En dernier lieu, aux termes de l’article L. 421-1 du même code : « L’étranger qui exerce une activité salariée sous contrat de travail à durée indéterminée se voit délivrer une carte de séjour temporaire portant la mention « salarié » d’une durée maximale d’un an. La délivrance de cette carte de séjour est subordonnée à la détention préalable d’une autorisation de travail, dans les conditions prévues par les articles L. 5221-2 et suivants du code du travail. ».
En l’espèce, il ne ressort pas des pièces du dossier que le requérant aurait déposé une demande de titre de séjour sur le fondement de ces dispositions, le moyen tiré de leur méconnaissance ne peut qu’être écarté alors par ailleurs que la convention du 21 décembre 1992 relative à la circulation et au séjour des personnes entre le Gouvernement de la République française et le Gouvernement de la République du Bénin est applicable aux ressortissants béninois.
Sur la décision portant obligation de quitter le territoire français :
Aux termes de l’article 8 de la convention européenne de sauvegarde des droits de l’homme et des libertés fondamentales : « 1. Toute personne a droit au respect de sa vie privée et familiale, de son domicile et de sa correspondance. 2. Il ne peut y avoir ingérence d’une autorité publique dans l’exercice de ce droit que pour autant que cette ingérence est prévue par la loi et qu’elle constitue une mesure qui, dans une société démocratique, est nécessaire à la sécurité nationale, à la sûreté publique, au bien-être économique du pays, à la défense de l’ordre et à la prévention des infractions pénales, à la protection de la santé ou de la morale, ou à la protection des droits et libertés d’autrui. ».
Pour les mêmes motifs que ceux mentionnées au point 5, le moyen tiré de ce que le préfet de Seine-et-Marne aurait entaché la décision litigieuse d’une méconnaissance des stipulations de l’article 8 de la convention européenne des droits de l’homme et des libertés fondamentales doit être écarté.
En dernier lieu, le requérant ne peut utilement se prévaloir des stipulations de l’article 3 de la convention européenne de sauvegarde des droits de l’homme et des libertés fondamentales à l’encontre d’une décision portant obligation de quitter le territoire français, décision qui, par elle-même, ne fixe pas le pays à destination duquel l’intéressé peut être éloigné.
Il résulte de tout ce qui précède que les conclusions à fin d’annulation de M. A… doivent être rejetées.

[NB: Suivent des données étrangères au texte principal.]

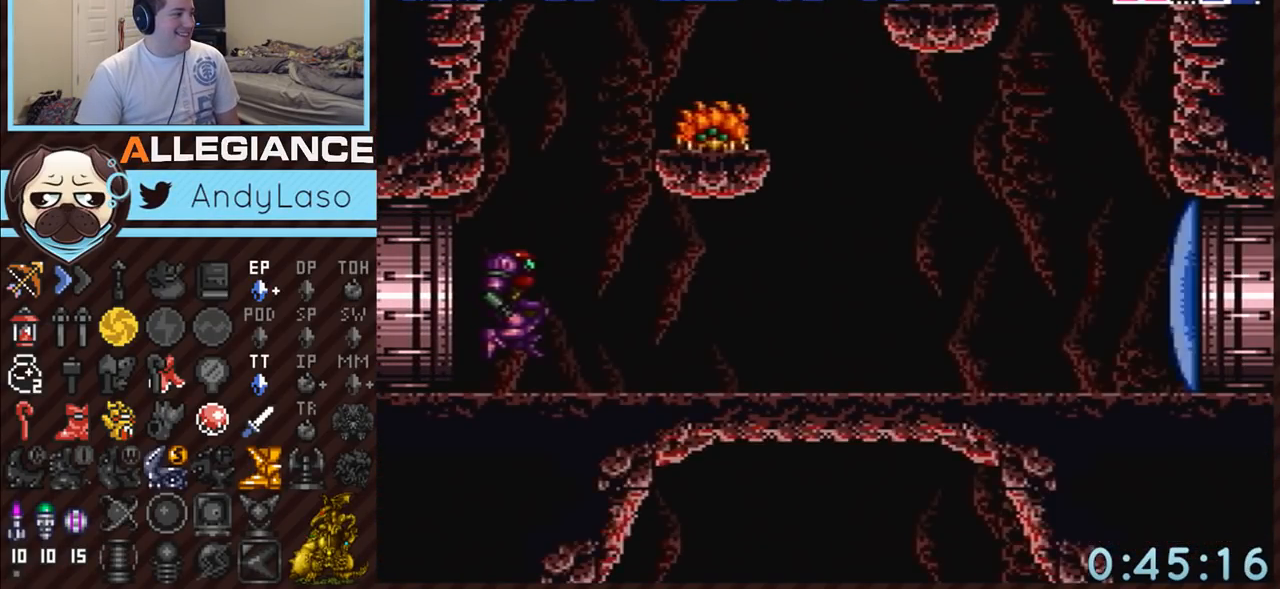
{"buttons": ["A", "B", "DPAD_LEFT"], "events": [[250, "DPAD_RIGHT", "up"], [333, "B", "up"], [333, "DPAD_LEFT", "down"], [383, "B", "down"]]}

Il en va de même, par voie de conséquence, de ses conclusions à fin d’injonction sous astreinte et de ses conclusions présentées au titre de l’article L. 761-1 du code de justice administrative.
D E C I D E :
Article 1er : La requête de M. A… est rejetée.
Article 2 : Le présent jugement sera notifié à M. B… A… et au préfet de Seine-et-Marne.
Délibéré après l’audience du 27 mars 2026, à laquelle siégeaient :
M. Lalande, président,
Mme Arassus, première conseillère,
M. Fanjaud, conseiller.
Rendu public par mise à disposition au greffe le 16 avril 2026.
Le rapporteur,
C. FANJAUD
Le président,
D. LALANDE
La greffière,
C. BOURGAULT
La République mande et ordonne au préfet de Seine-et-Marne en ce qui le concerne ou à tous commissaires de justice à ce requis en ce qui concerne les voies de droit commun, contre les parties privées, de pourvoir à l’exécution de la présente décision.